Lavinia has already defined piety: “responsible, faithful to duty, open to awe” (p. 22), an interweaving of family, community, and religion, all in one not-so-simple word. Turnus’s hubris is in opposition to piety.

Over several vision-meetings the poet tells Lavinia some of what her future holds and some of the centuries-distant future of Rome as well.

Some of Turnus’s sense of entitlement comes from Lavinia’s unstable mother, Amata, who has encouraged his ambitions and his pursuit of Lavinia. Amata would like to have her daughter under her thumb, which Lavinia resists as best as she is able. As the story develops it becomes clear that Amata is mentally ill and she becomes more demanding and erratic in her behavior, kidnapping Lavinia in an effort to prevent her marriage to the foreigner, Aeneas, and plotting instead to unite her with Turnus.

Vergil, himself near death, enumerates the names of those who will be slaughtered, some of whom Lavinia knows well. “How do you like my poem now, Lavinia?” (p. 89).

The situation accelerates toward war, as foretold by Latinus, and resolves with the deaths of some important characters (who will remain unnamed on the chance that readers would prefer to discover for themselves) and Aeneas victorious. Vergil’s Aeneid stops there, LeGuin’s Lavinia continues. Vergil’s intent, in part, is to codify a heroic legend of the founding of Rome. LeGuin has a tighter focus: the life of Lavinia, and a large topic: womanhood and its interplay with family, war, marriage, and religion.

Lavinia’s difficult family life, living in the women’s side of the royal family home with a mentally unbalanced mother, is later echoed in her uneasy relationship with a willful stepson, Ascanius, who becomes her king.

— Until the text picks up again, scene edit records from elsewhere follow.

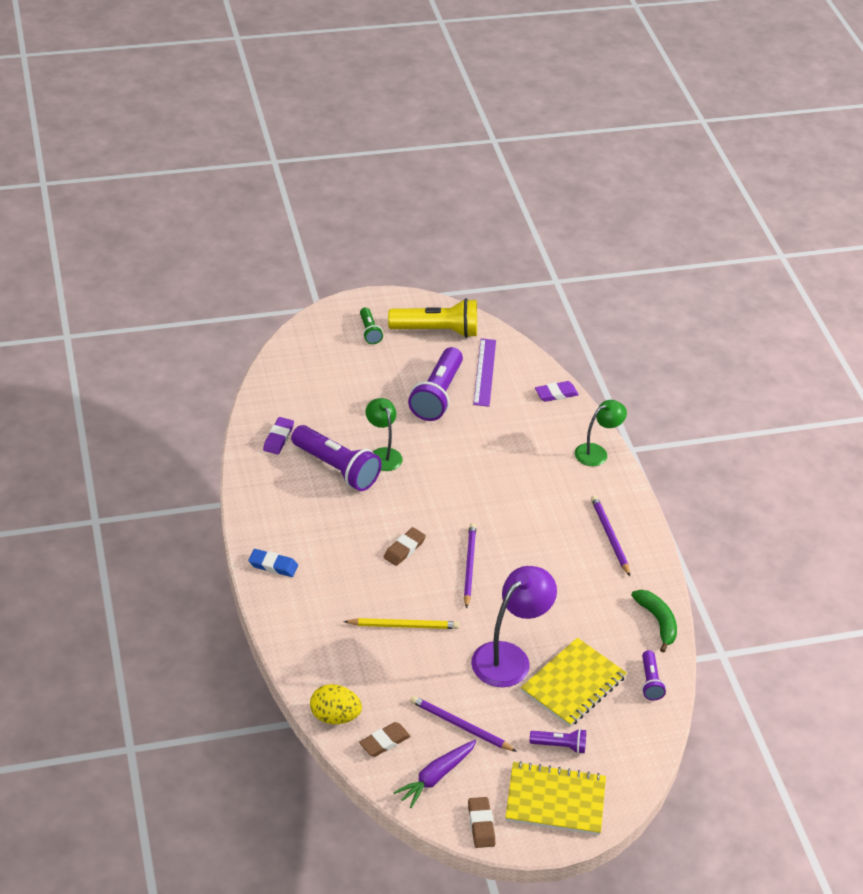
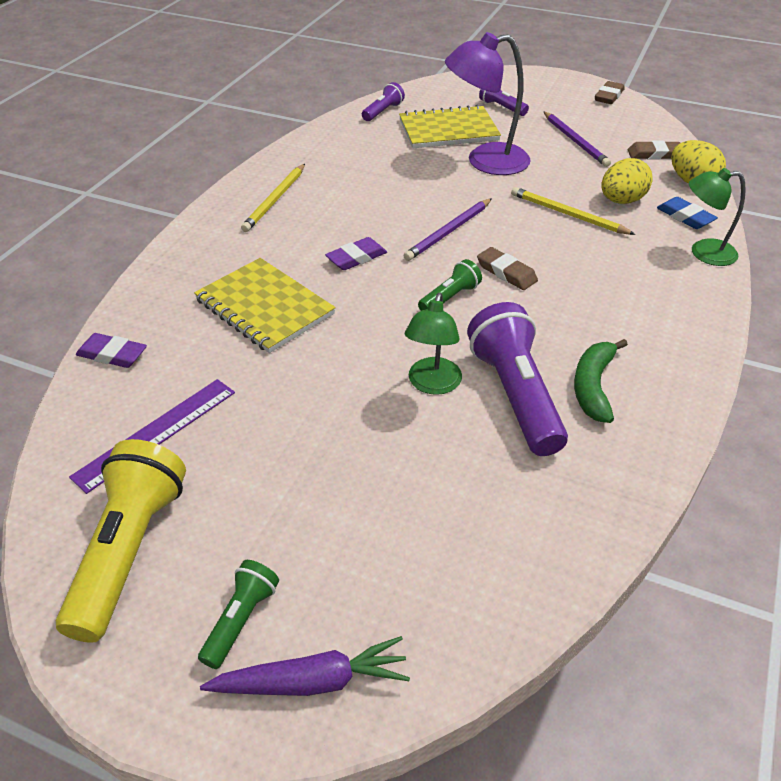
camera: 140 degrees left, 0 degrees up
(273, 565) = (686, 319): blue eraser -> blue eraser (685, 217)
(278, 438) = (574, 482): purple eraser -> purple eraser (356, 258)
(375, 662) = (621, 201): none -> yellow egg
(404, 549) = (506, 272): brown eraser -> brown eraser turned 60 degrees clockwise
(421, 512) = (450, 298): none -> green flashlight
(436, 777) = (624, 125): purple carrot -> purple carrot (312, 681)
(437, 331) = (129, 551): yellow flashlight -> yellow flashlight turned 60 degrees clockwise
(437, 395) = (266, 432): purple flashlight -> none
(555, 800) = (537, 88): yellow notebook -> yellow notebook (265, 307)
(597, 452) = (172, 270): green lamp -> green lamp (703, 252)
(609, 536) = (275, 200): purple pencil -> yellow pencil
(657, 621) = (324, 136): green banana -> green banana (593, 387)

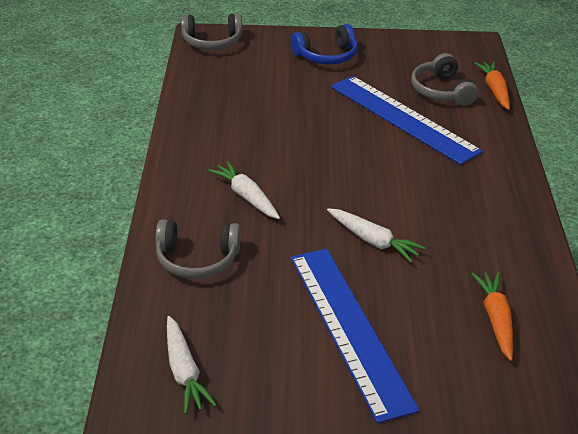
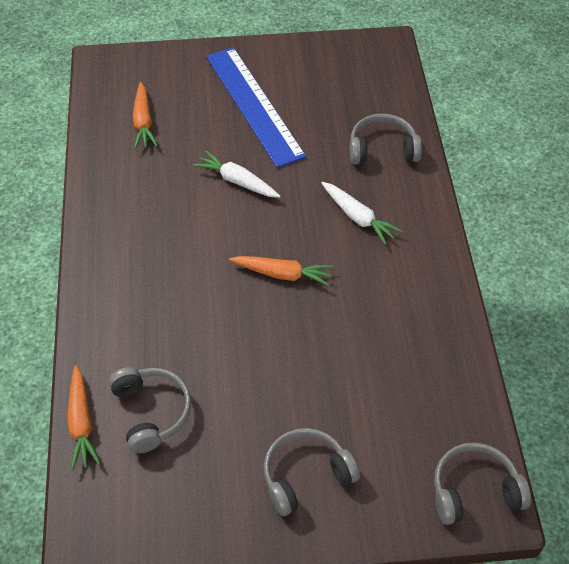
camera: 175 degrees right, 15 degrees up
(184, 372) = (363, 66): white carrot -> none
(326, 56) = (306, 475): blue headphones -> grey headphones
(330, 160) = (283, 274): none -> orange carrot
(402, 118) = (204, 351): blue ruler -> none

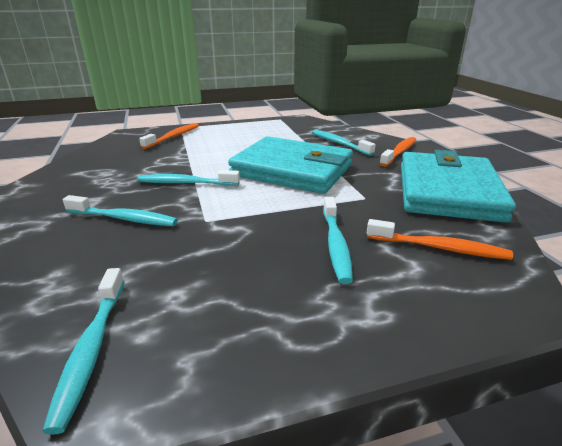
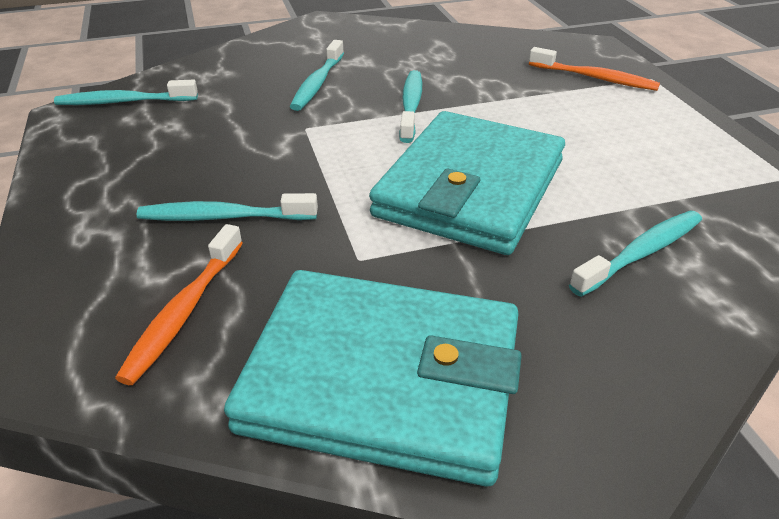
camera: 90 degrees right, 10 degrees up
(399, 152) = (615, 347): orange toothbrush -> none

In his insecure competitiveness, fighting skirmishes with neighboring kingdoms and needlessly antagonizing them, Ascanius recalls the selfish Turnus.

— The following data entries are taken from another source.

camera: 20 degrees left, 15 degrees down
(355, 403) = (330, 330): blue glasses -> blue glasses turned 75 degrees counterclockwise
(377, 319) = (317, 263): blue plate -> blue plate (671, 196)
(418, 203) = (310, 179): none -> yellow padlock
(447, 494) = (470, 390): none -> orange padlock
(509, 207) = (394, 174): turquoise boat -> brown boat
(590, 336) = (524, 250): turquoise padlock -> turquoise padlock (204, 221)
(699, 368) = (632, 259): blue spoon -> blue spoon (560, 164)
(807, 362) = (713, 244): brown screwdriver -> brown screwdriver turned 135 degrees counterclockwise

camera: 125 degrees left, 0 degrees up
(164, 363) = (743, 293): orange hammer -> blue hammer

The marriage of Aeneas and Lavinia is central, as it brings lasting peace between the Latins and the Trojans. Together these people, or their descendents, will found the Roman Empire, according to Vergil. Leading to “the great age ... maybe ... or so I once thought,” muses the poet. Aeneas proves to be a model husband and a wise peacetime ruler. He honors and performs the religious rites. His one fault as a father, if it is a fault, is his lack of success in helping Ascanius find the way to the measured exercise of power.

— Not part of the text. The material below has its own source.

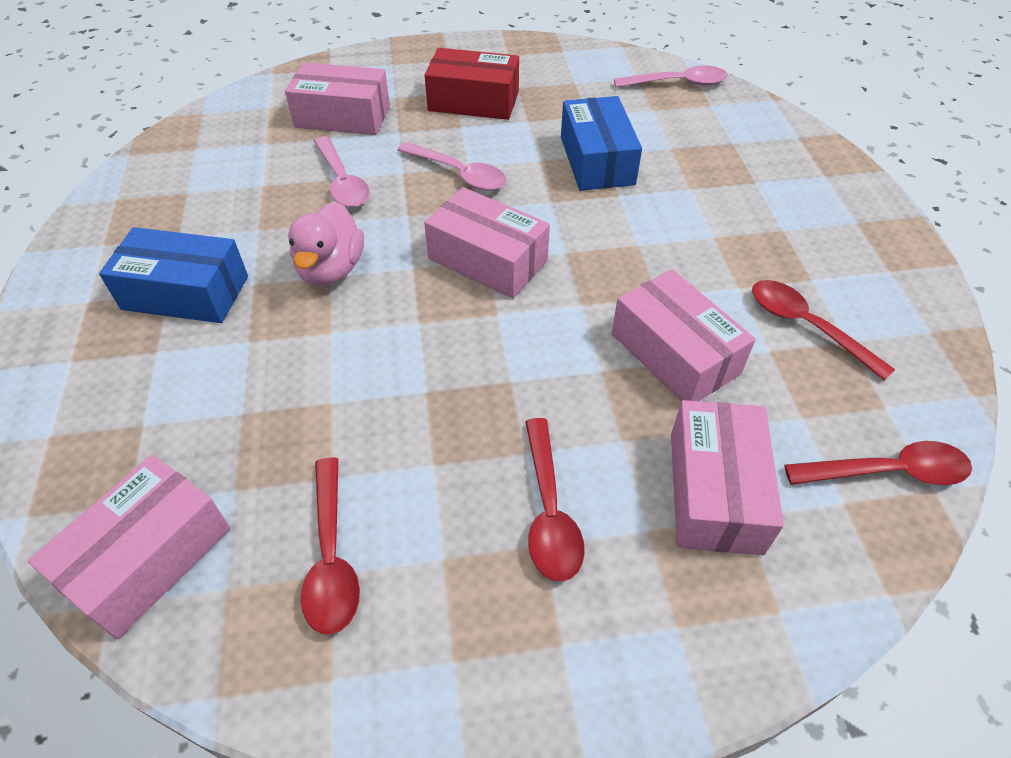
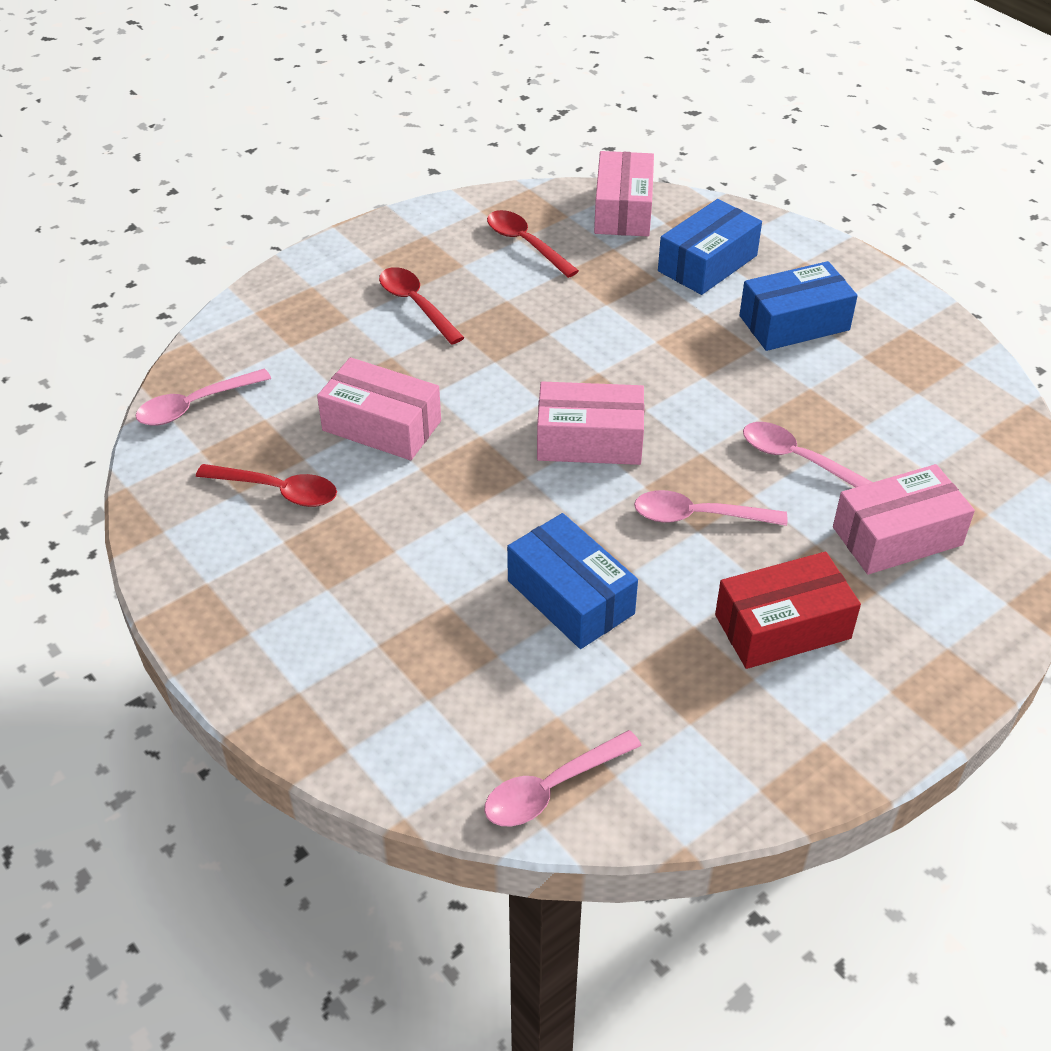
camera: 150 degrees right, 5 degrees down
(165, 406) = (707, 263): none -> blue box
(331, 269) = (708, 381): pink duck -> none
(714, 491) = (314, 351): pink box -> none
(887, 472) = (195, 405): red spoon -> pink spoon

The narrative, while told in uncomplicated language, skips around in time, especially in the first half. It ranges from Lavinia’s girlhood, to her married life with Aeneas, forward to Vergil’s subjective time, and back again. It flows smoothly, but I wonder how readers unfamiliar with writers who take similar liberties would react. Then, there are the meta-realities of the story. It is LeGuin’s story overlayed on Vergil’s story, which is overlayed on legend. LeGuin gives credit to Vergil as the creator of this reality, honoring the creative force of his poetry.

I will stop here, though I feel that I have only scratched the surface of the many things this novel brings to mind.

Related post: Lavinia Revisited

1 comment:

  1. You have to admire anyone who is willing to continue to learn and adapt/change their behaviors, views, etc. throughout the entirety of their lives. I think too many men and women, once they reach a certain age or a place in life/work become tradition oriented, ie. they allow their views to ossify. In one way it makes sense that they would prefer to "stick with what works;" however, I think they also miss out on a lot by refusing to continue to "take at least some risks" and "go out on a limb" on occasion.